Silencio!
November 26, 2007
Film Threat interviews Jeff Mashino, the Indiana Jones of silent movie fans. He tracks down rare silent films, and has them restored and released.
Is there a market in today’s DVD world for silent movies? And what have been the challenges and strategies you’ve faced in getting the word out on your titles?
Absolutely! It is the lesson of “The Long Tail,” the theory popularized by Wired Magazine’s Chris Anderson, that our culture and economy is increasingly shifting away from a focus on a relatively small number of “hits” (mainstream studio-produced DVDs and mass retail distribution) at the head of the demand curve and toward a huge number of “specialty market” niches in the tail, driven in part by the Internet, which has allowed the costs of distribution to become cheaper and has provided a means by which more people can become educated about film history. I’ve tried to use this (and low overhead) to my advantage with Flicker Alley – since I am not entrenched in the traditional “bricks and mortar” retail store route, I rely on online promotion and sales.
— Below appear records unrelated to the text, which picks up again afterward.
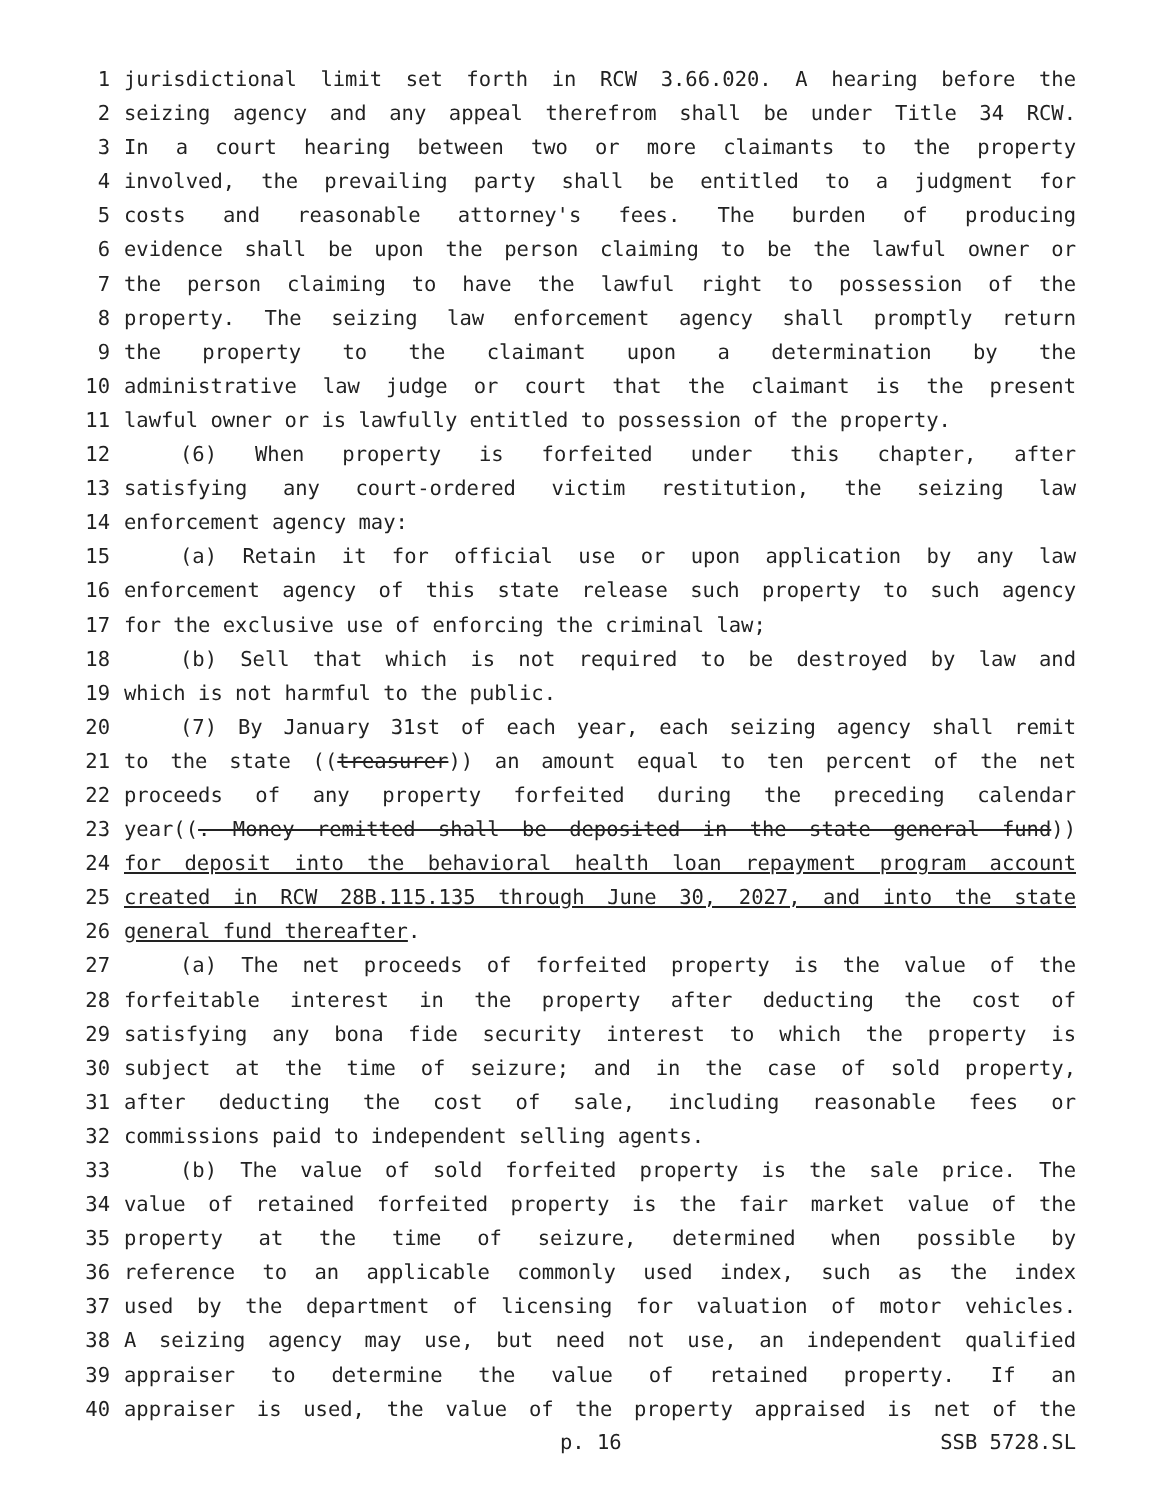1 jurisdictional limit set forth in RCW 3.66.020. A hearing before the
2 seizing agency and any appeal therefrom shall be under Title 34 RCW.
3 In a court hearing between two or more claimants to the property
4 involved, the prevailing party shall be entitled to a judgment for
5 costs and reasonable attorney's fees. The burden of producing
6 evidence shall be upon the person claiming to be the lawful owner or
7 the person claiming to have the lawful right to possession of the
8 property. The seizing law enforcement agency shall promptly return
9 the property to the claimant upon a determination by the
10 administrative law judge or court that the claimant is the present
11 lawful owner or is lawfully entitled to possession of the property.
12 (6) When property is forfeited under this chapter, after
13 satisfying any court-ordered victim restitution, the seizing law
14 enforcement agency may:
15 (a) Retain it for official use or upon application by any law
16 enforcement agency of this state release such property to such agency
17 for the exclusive use of enforcing the criminal law;
18 (b) Sell that which is not required to be destroyed by law and
19 which is not harmful to the public.
20 (7) By January 31st of each year, each seizing agency shall remit
21 to the state ((treasurer)) an amount equal to ten percent of the net
22 proceeds of any property forfeited during the preceding calendar
23 year((. Money remitted shall be deposited in the state general fund))
24 for deposit into the behavioral health loan repayment program account
25 created in RCW 28B.115.135 through June 30, 2027, and into the state
26 general fund thereafter.
27 (a) The net proceeds of forfeited property is the value of the
28 forfeitable interest in the property after deducting the cost of
29 satisfying any bona fide security interest to which the property is
30 subject at the time of seizure; and in the case of sold property,
31 after deducting the cost of sale, including reasonable fees or
32 commissions paid to independent selling agents.
33 (b) The value of sold forfeited property is the sale price. The
34 value of retained forfeited property is the fair market value of the
35 property at the time of seizure, determined when possible by
36 reference to an applicable commonly used index, such as the index
37 used by the department of licensing for valuation of motor vehicles.
38 A seizing agency may use, but need not use, an independent qualified
39 appraiser to determine the value of retained property. If an
40 appraiser is used, the value of the property appraised is net of the
p. 16 SSB 5728.SL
The better mousetrap will be the one that keeps people interested in buying movies at all. We don’t make too many classics these days. The Departed and Pulp Fiction come to mind, but little else. There will be dozens more movies like Spider-Man and TransFormers, but they’ll be disposable as always.
The archivists of tomorrow will be sending off plenty of emails, looking for those lost, “great” YouTube videos. Let’s hope something truly great comes along between now and then, so we can say we lived through it. (Hint: It won’t come from Hollywood.)